We met a man in a black and white White Sox polo at the front office lobby. I don't recall his name, but he was pleasant enough, escorting us through the office entrance to the stadium. We followed him through the concourse and down the flight of stairs to Section 127, just north of the Yankees dugouts on the first base side. The Sox employee called for a guy in a Yankees polo. They exchanged a few words and he left to find Clemens.

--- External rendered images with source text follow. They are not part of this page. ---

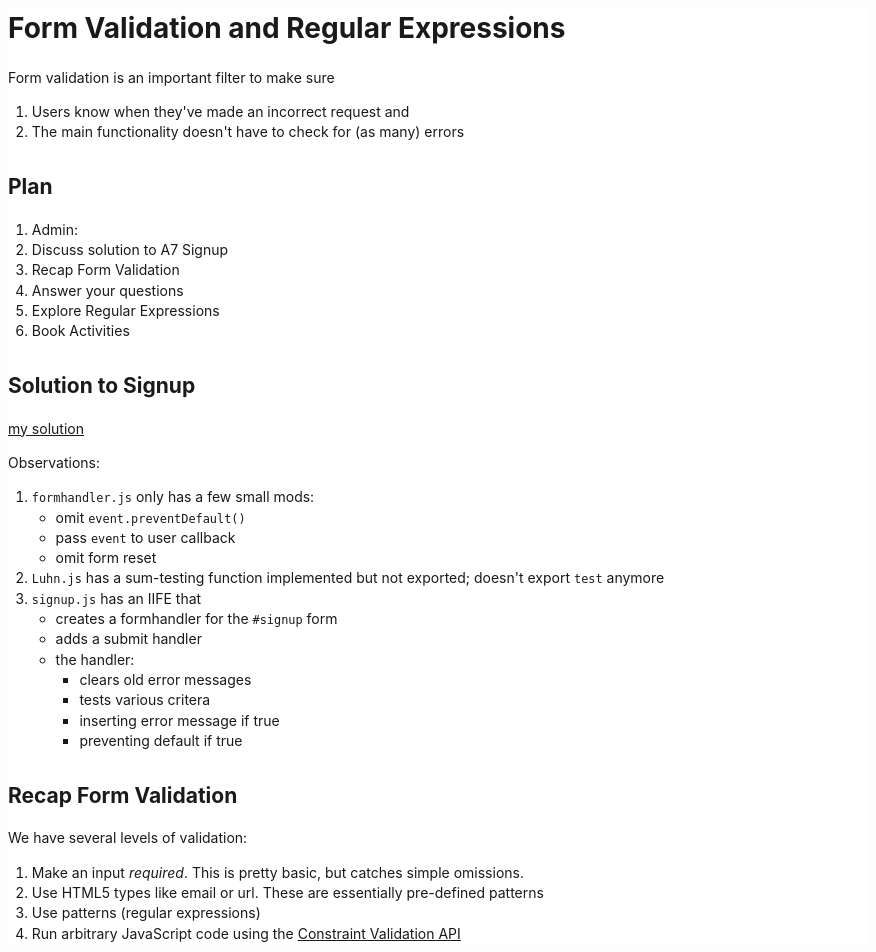 # Form Validation and Regular Expressions

<style>
form { 
    border: 2px solid deepskyblue;
    border-radius: 20px;
    padding: 20px;
    background-color: #d3f2f8;
}
</style>

Form validation is an important filter to make sure

1. Users know when they've made an incorrect request and
1. The main functionality doesn't have to check for (as many) errors

## Plan

1. Admin: 
1. Discuss solution to A7 Signup
1. Recap Form Validation
1. Answer your questions
1. Explore Regular Expressions
1. Book Activities

## Solution to Signup

[my solution](../../solutions/a07-signup/signup.html)

Observations:

1. `formhandler.js` only has a few small mods:
    * omit `event.preventDefault()`
    * pass `event` to user callback
    * omit form reset
1. `Luhn.js` has a sum-testing function implemented but not exported;
doesn't export `test` anymore
1. `signup.js` has an IIFE that
    * creates a formhandler for the `#signup` form
    * adds a submit handler
    * the handler:
        * clears old error messages
        * tests various critera
        * inserting error message if true
        * preventing default if true

## Recap Form Validation

We have several levels of validation:

1. Make an input *required*. This is pretty basic, but catches simple
omissions.
1. Use HTML5 types like email or url. These are essentially pre-defined
patterns
1. Use patterns (regular expressions)
1. Run arbitrary JavaScript code using the [Constraint Validation
API](https://developer.mozilla.org/en-US/docs/Learn/HTML/Forms/Form_validation#The_HTML5_constraint_validation_API)
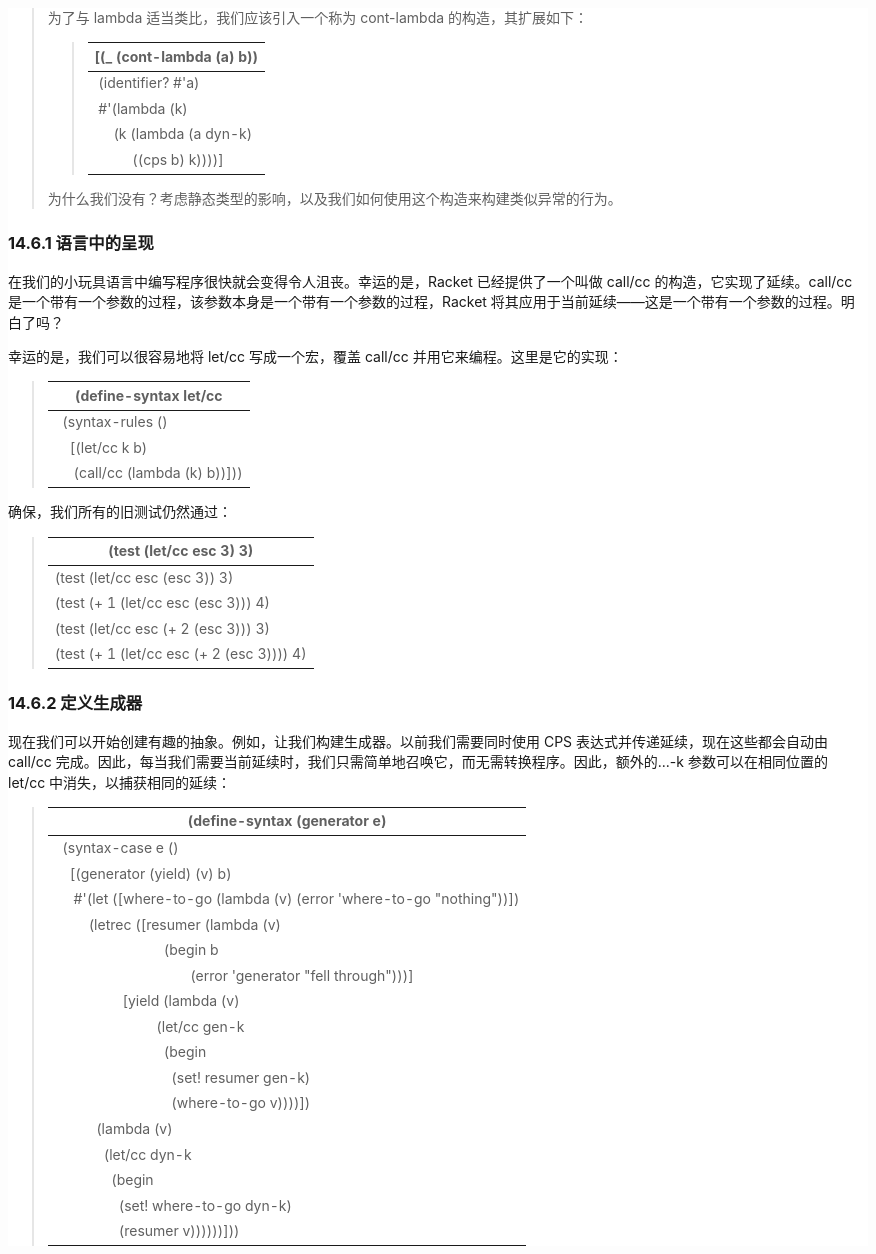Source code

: > 为了与 lambda 适当类比，我们应该引入一个称为 cont-lambda 的构造，其扩展如下：
> 
> > | [(_ (cont-lambda (a) b)) |
> > | --- |
> > |  (identifier? #'a) |
> > |  #'(lambda (k) |
> > |      (k (lambda (a dyn-k) |
> > |           ((cps b) k))))] |
> > 
> 为什么我们没有？考虑静态类型的影响，以及我们如何使用这个构造来构建类似异常的行为。

### 14.6.1 语言中的呈现

在我们的小玩具语言中编写程序很快就会变得令人沮丧。幸运的是，Racket 已经提供了一个叫做 call/cc 的构造，它实现了延续。call/cc 是一个带有一个参数的过程，该参数本身是一个带有一个参数的过程，Racket 将其应用于当前延续——<wbr>这是一个带有一个参数的过程。明白了吗？

幸运的是，我们可以很容易地将 let/cc 写成一个宏，覆盖 call/cc 并用它来编程。这里是它的实现：

> | (define-syntax let/cc |
> | --- |
> |   (syntax-rules () |
> |     [(let/cc k b) |
> |      (call/cc (lambda (k) b))])) |

确保，我们所有的旧测试仍然通过：

> | (test (let/cc esc 3) 3) |
> | --- |
> | (test (let/cc esc (esc 3)) 3) |
> | (test (+ 1 (let/cc esc (esc 3))) 4) |
> | (test (let/cc esc (+ 2 (esc 3))) 3) |
> | (test (+ 1 (let/cc esc (+ 2 (esc 3)))) 4) |

### 14.6.2 定义生成器

现在我们可以开始创建有趣的抽象。例如，让我们构建生成器。以前我们需要同时使用 CPS 表达式并传递延续，现在这些都会自动由 call/cc 完成。因此，每当我们需要当前延续时，我们只需简单地召唤它，而无需转换程序。因此，额外的...-k 参数可以在相同位置的 let/cc 中消失，以捕获相同的延续：

> | (define-syntax (generator e) |
> | --- |
> |   (syntax-case e () |
> |     [(generator (yield) (v) b) |
> |      #'(let ([where-to-go (lambda (v) (error 'where-to-go "nothing"))]) |
> |          (letrec ([resumer (lambda (v) |
> |                              (begin b |
> |                                     (error 'generator "fell through")))] |
> |                   [yield (lambda (v) |
> |                            (let/cc gen-k |
> |                              (begin |
> |                                (set! resumer gen-k) |
> |                                (where-to-go v))))]) |
> |            (lambda (v) |
> |              (let/cc dyn-k |
> |                (begin |
> |                  (set! where-to-go dyn-k) |
> |                  (resumer v))))))])) |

It is hard to express just how massive Clemens is in person. Every part of him is somehow disproportionally larger than the last. He approached slowly, but with a hurriedness of a man going through a divorce he "just wants to be done with." I didn't feel like a guest of Clemens, but a nuisance. He extended his hand. I took it. It easily wrapped around mine and then some.

"Hey, Zach. I'm Roger."

"Hi, Roger. Nice to meet you."

He introduced himself to my dad, brother and coach. Clemens handed me an autographed picture that read "Roger Clemens #22" with "The Rocket" below and right of his signature. We all talked for a few awkward moments. He asked me how I was doing. That sort of thing. Then the bad news.

"Listen, Zach," Clemens said. "I talked to security and they can't let you into the bullpen. I'm sorry."

I don't remember exactly what I said, something along the lines of "That's fine" or "I understand." After all, it was a post-9/11 world, I guess.

Regardless, there I stood in front of the giant of a man, -- of the game -- my face still swollen, my jaw still sore, a seam-shaped-cut clotting in the humid Chicago night. My daydreaming seemed stupid. Kid-like. Unrealistic. My new found "liking" of Clemens, shattered. I was let down. The Yankees won. I didn't care.

But maybe that's Roger Clemens. And maybe my experience is similar to most of America's. Maybe he has convinced himself that he did nothing wrong, like he believed he could get me in the bullpen. We naively believed he was that good without any "help," like I naively believed I would get to throw a pen at Cellular Field. Or maybe he's just a liar. Maybe he can't tell the difference between lies and truths. Maybe he's pathological. Maybe every word that spews from his seemingly perpetually Gatorade-red-chapped-lips is false. Or not. Who cares. America has moved on. All I know is that I didn't get to pitch at Cellular Field and, in all of this, isn't that the real tragedy?

I still have that autographed picture. I found it not too long ago during my parents move from the suburbs to the city -- as so many empty nesters do. Somehow it got mixed into some old documents and is now bent and wrinkled. "The Rocket" is hard to read now. Contorted into something else. I've tried to flatten out the picture, make it presentable, but as hard as I -- as he -- might, it will never read "The Rocket" again.